> Listed records:

++++++++++++++++++++

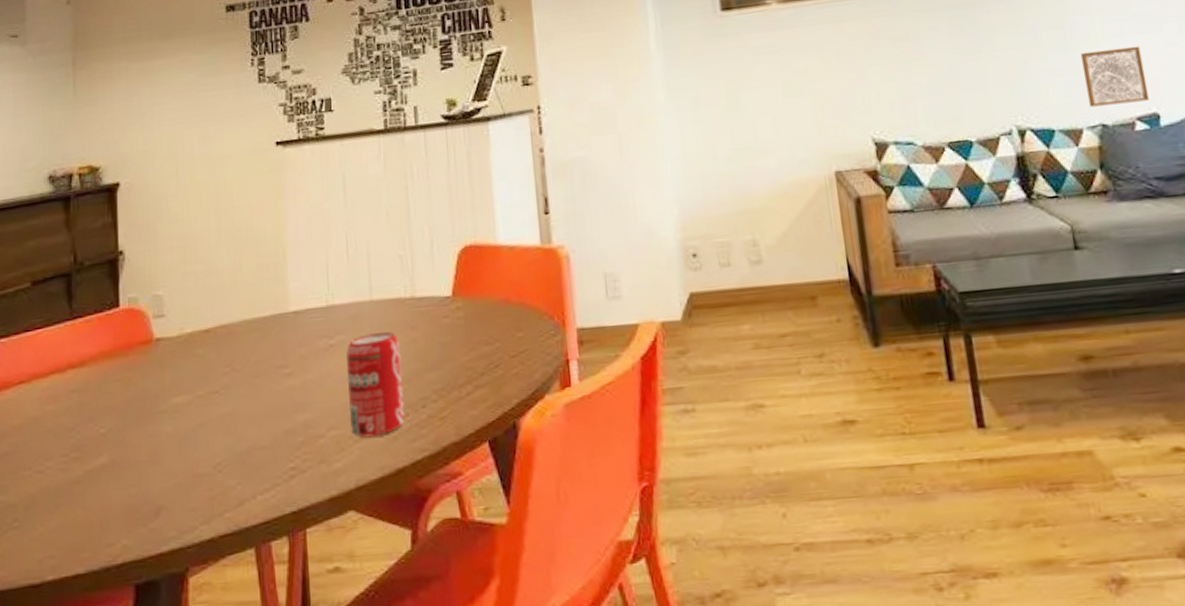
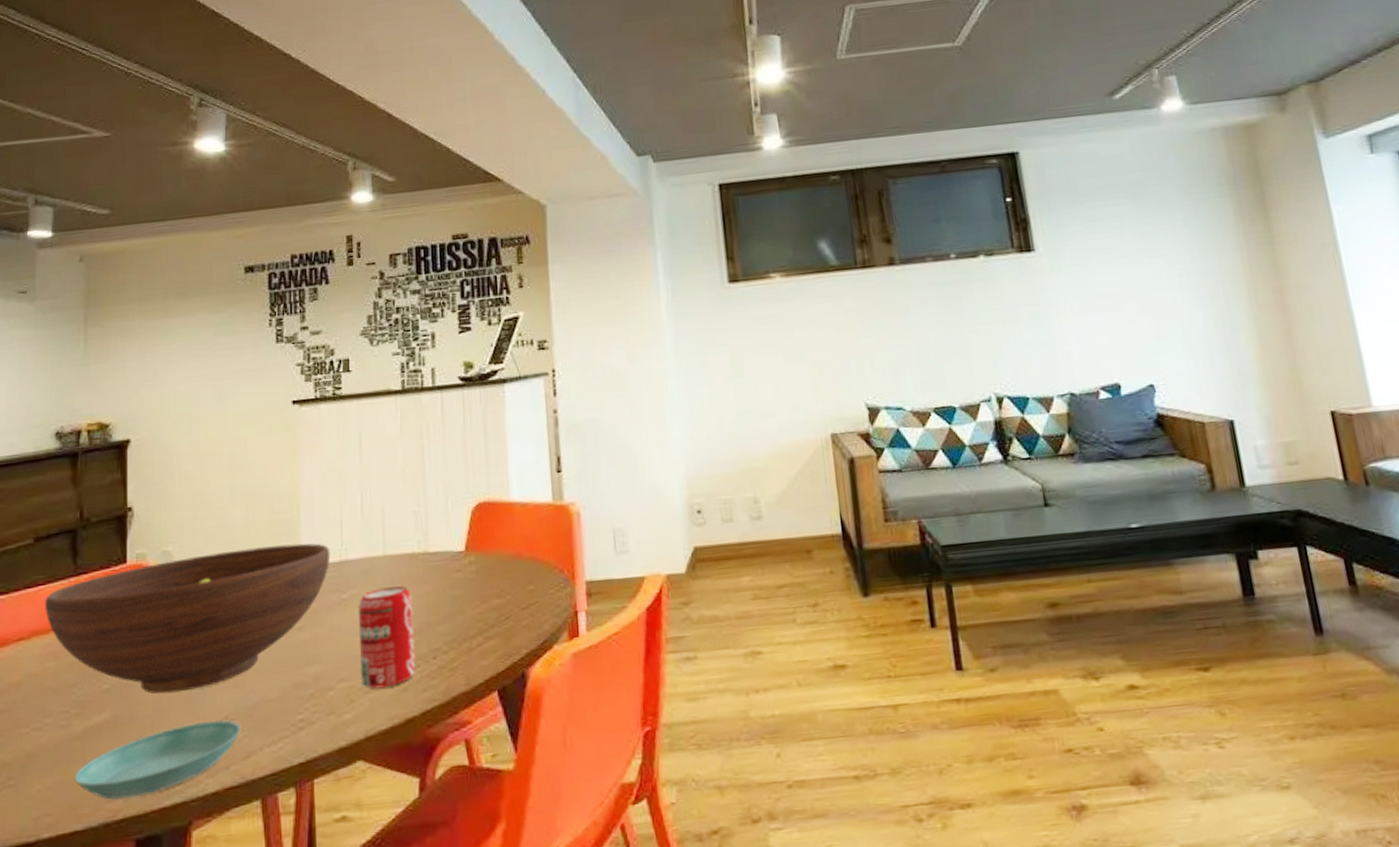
fruit bowl: none [43,287,318,439] -> present [45,543,331,694]
saucer: none [75,466,234,545] -> present [74,719,241,801]
wall art: present [1080,46,1150,107] -> none [1052,323,1112,378]

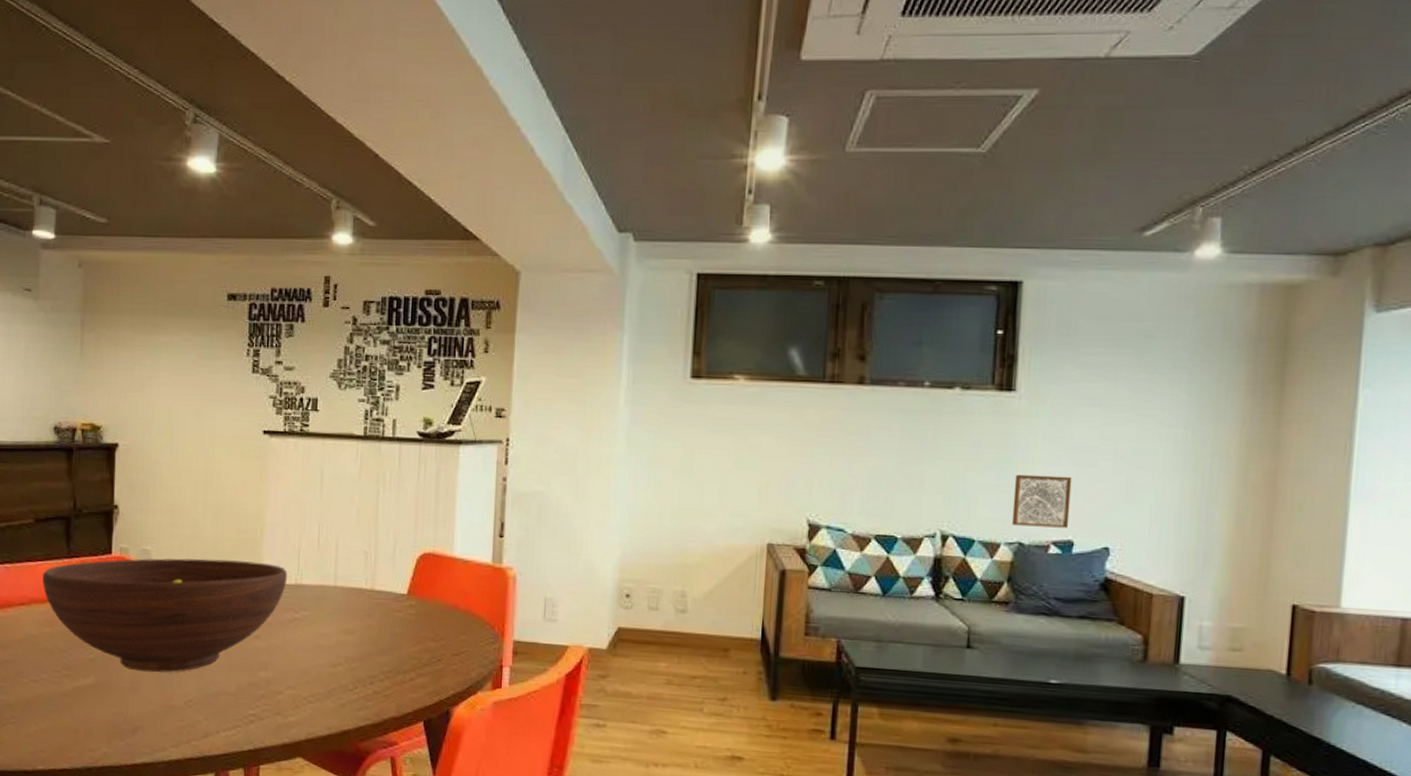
saucer: present [74,719,241,801] -> none [63,700,202,752]
beverage can: present [359,586,416,689] -> none [306,614,357,701]
wall art: none [1052,323,1112,378] -> present [1011,474,1072,528]

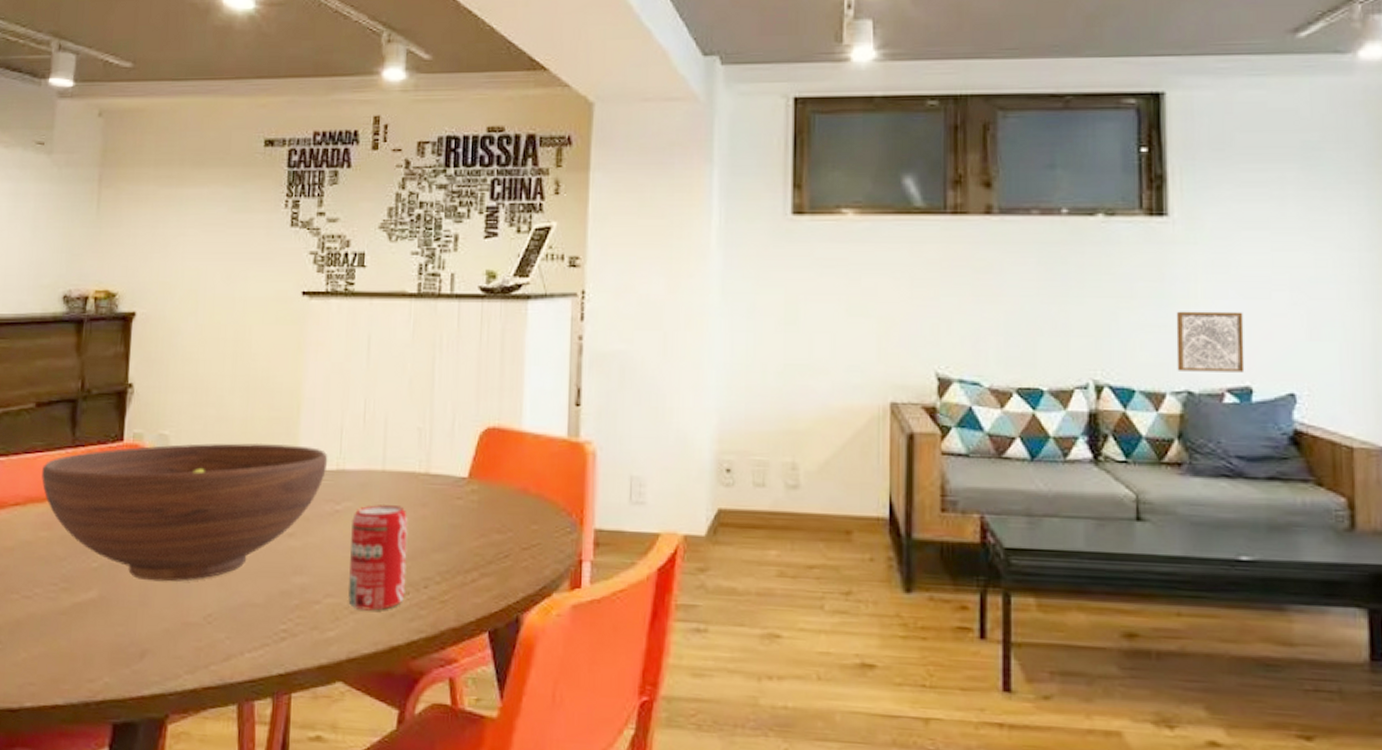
beverage can: none [306,614,357,701] -> present [348,503,409,611]

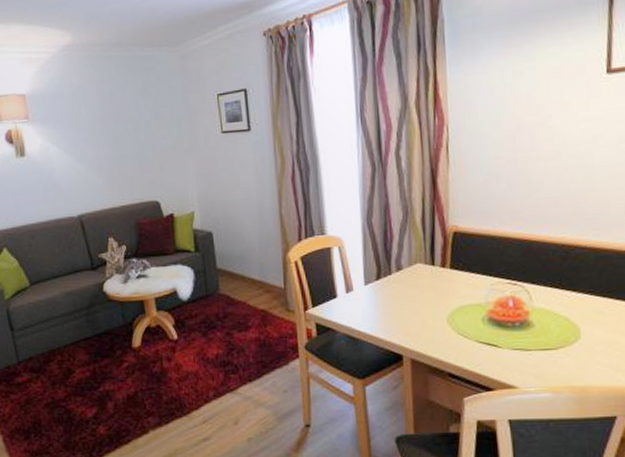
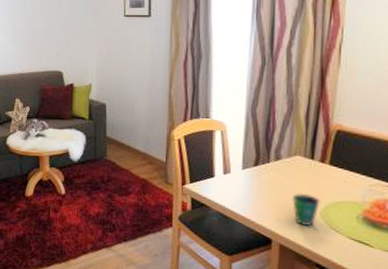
cup: none [417,301,445,337] -> present [291,193,320,227]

++++++++++++++++++++

> Directions for this task: Start with the line with "saucer: none [75,466,234,545]" in the listing above and stop after the line with "beverage can: none". Write out exactly the lines in that stretch and no others, without pictures.

> Answer:
saucer: none [75,466,234,545] -> present [74,719,241,801]
wall art: present [1080,46,1150,107] -> none [1052,323,1112,378]

saucer: present [74,719,241,801] -> none [63,700,202,752]
beverage can: present [359,586,416,689] -> none [306,614,357,701]
wall art: none [1052,323,1112,378] -> present [1011,474,1072,528]

beverage can: none [306,614,357,701] -> present [348,503,409,611]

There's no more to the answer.